::: Recorded information
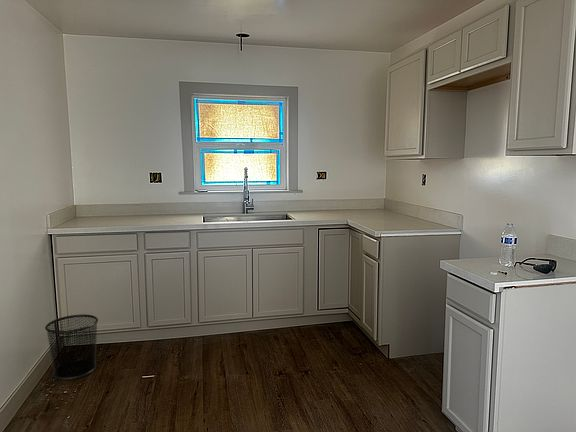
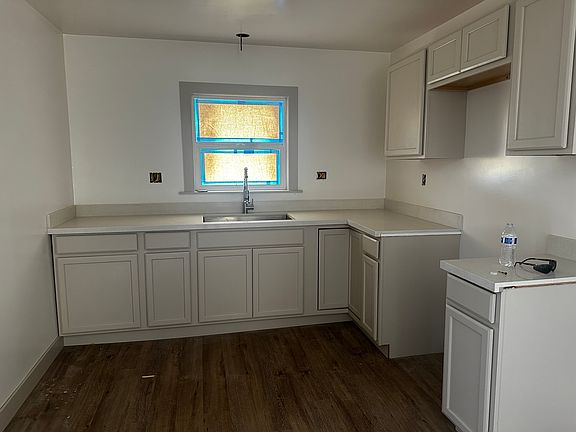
- waste bin [44,313,99,381]
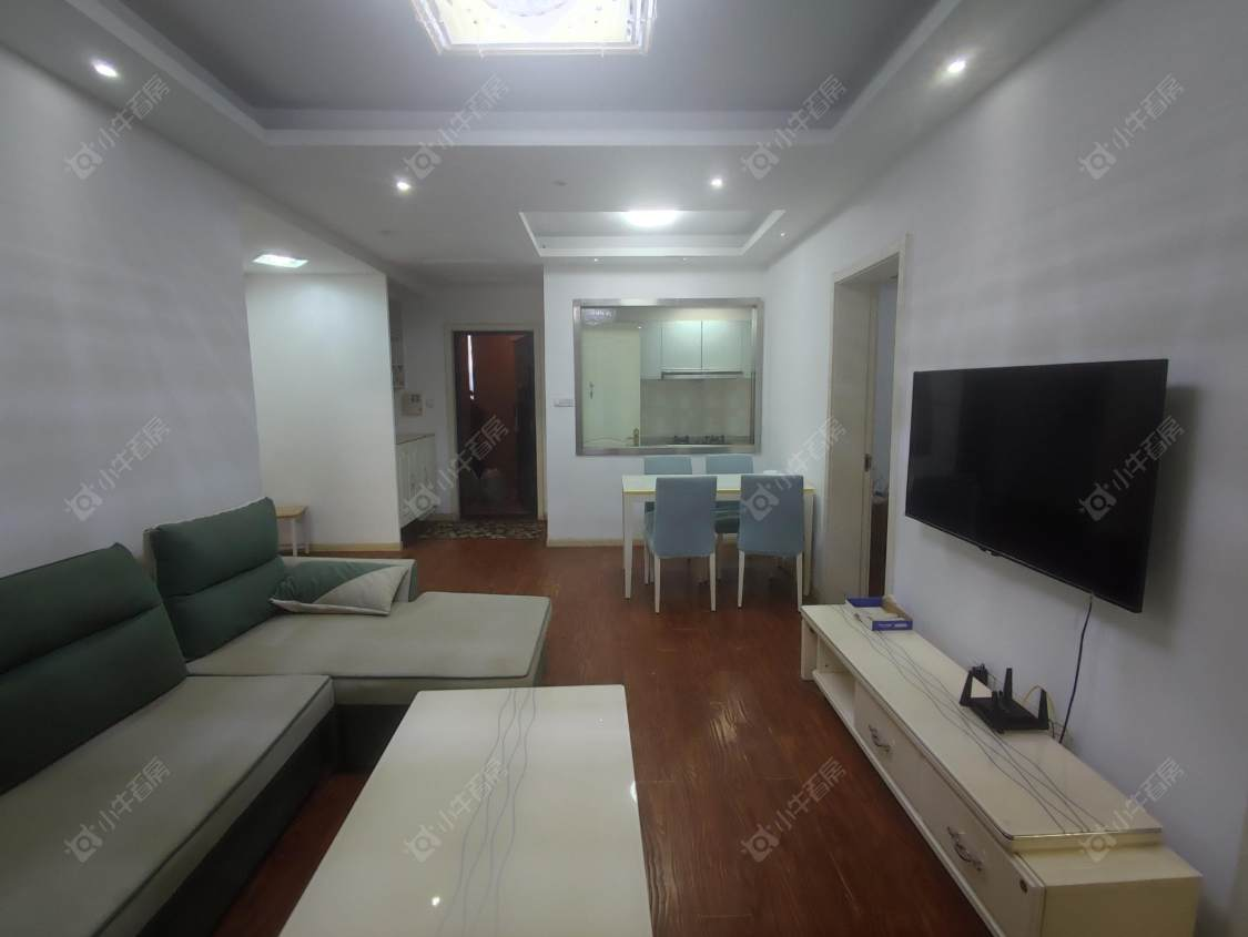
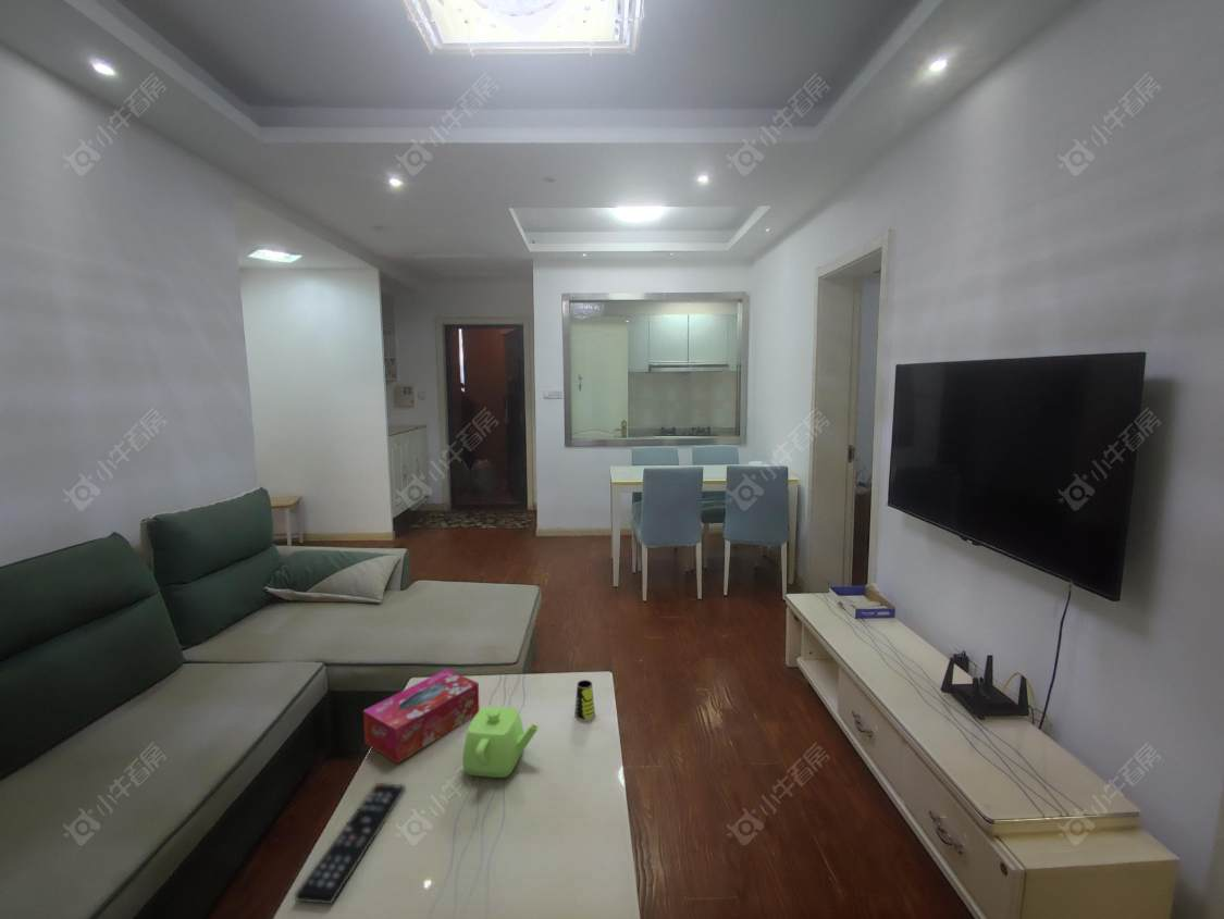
+ teapot [462,705,540,779]
+ tissue box [362,668,480,765]
+ remote control [294,782,406,905]
+ cup [573,679,596,721]
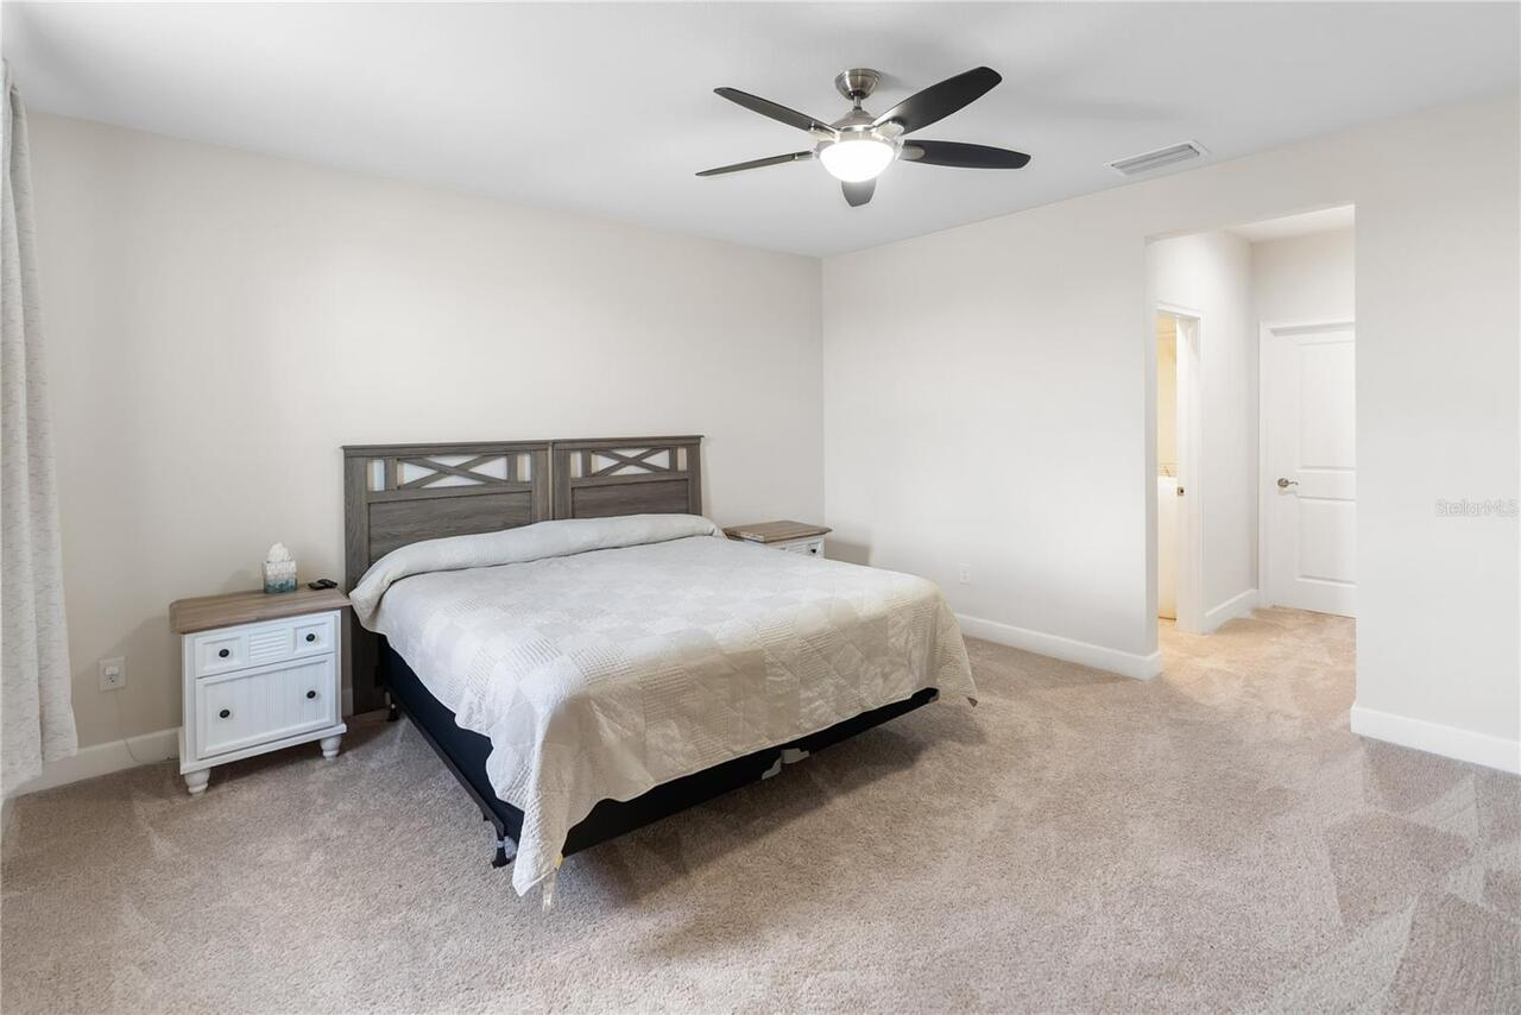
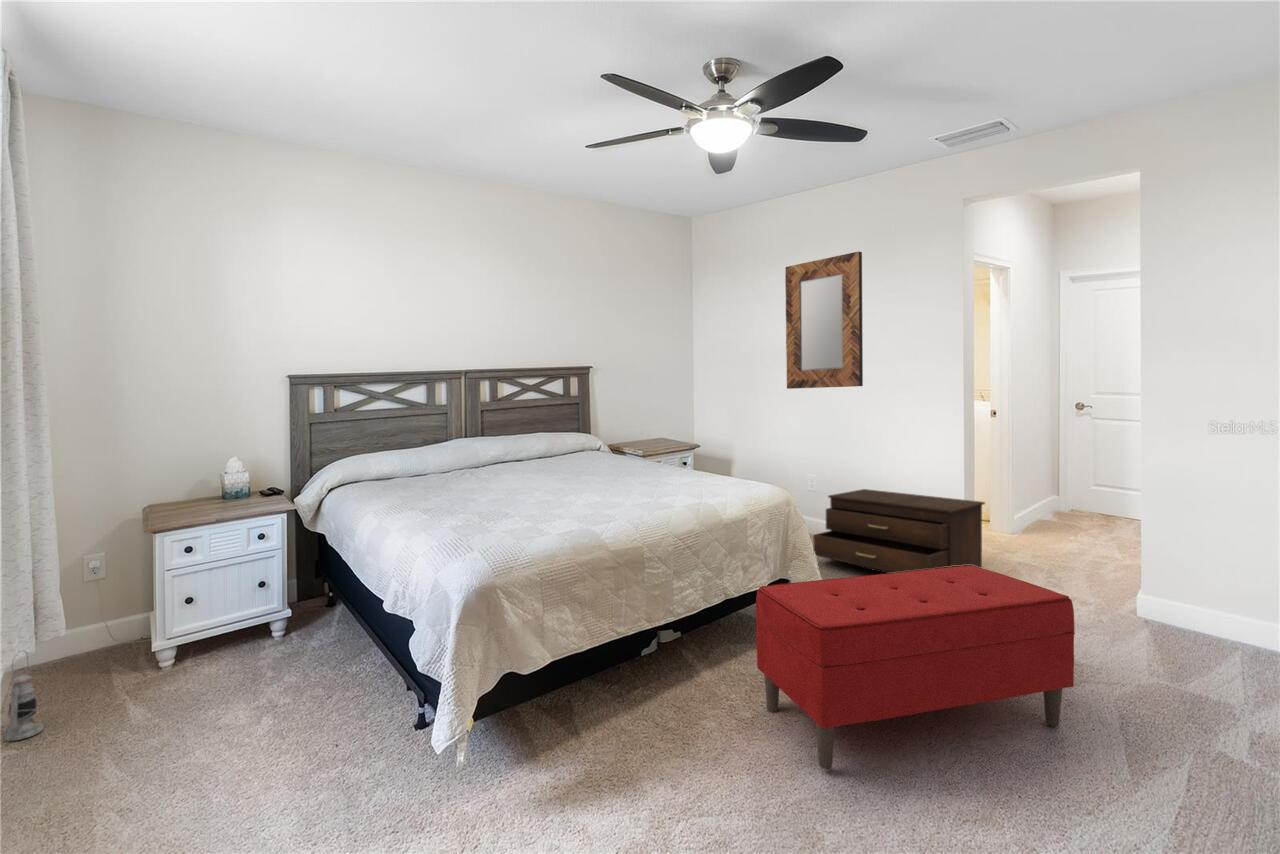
+ drawer [812,488,986,574]
+ lantern [3,650,45,742]
+ home mirror [784,250,864,390]
+ bench [755,565,1076,770]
::::::
Transcribe the whole listing exactly but exclude images.

- waste bin [44,313,99,381]
+ teapot [462,705,540,779]
+ tissue box [362,668,480,765]
+ remote control [294,782,406,905]
+ cup [573,679,596,721]
+ drawer [812,488,986,574]
+ lantern [3,650,45,742]
+ home mirror [784,250,864,390]
+ bench [755,565,1076,770]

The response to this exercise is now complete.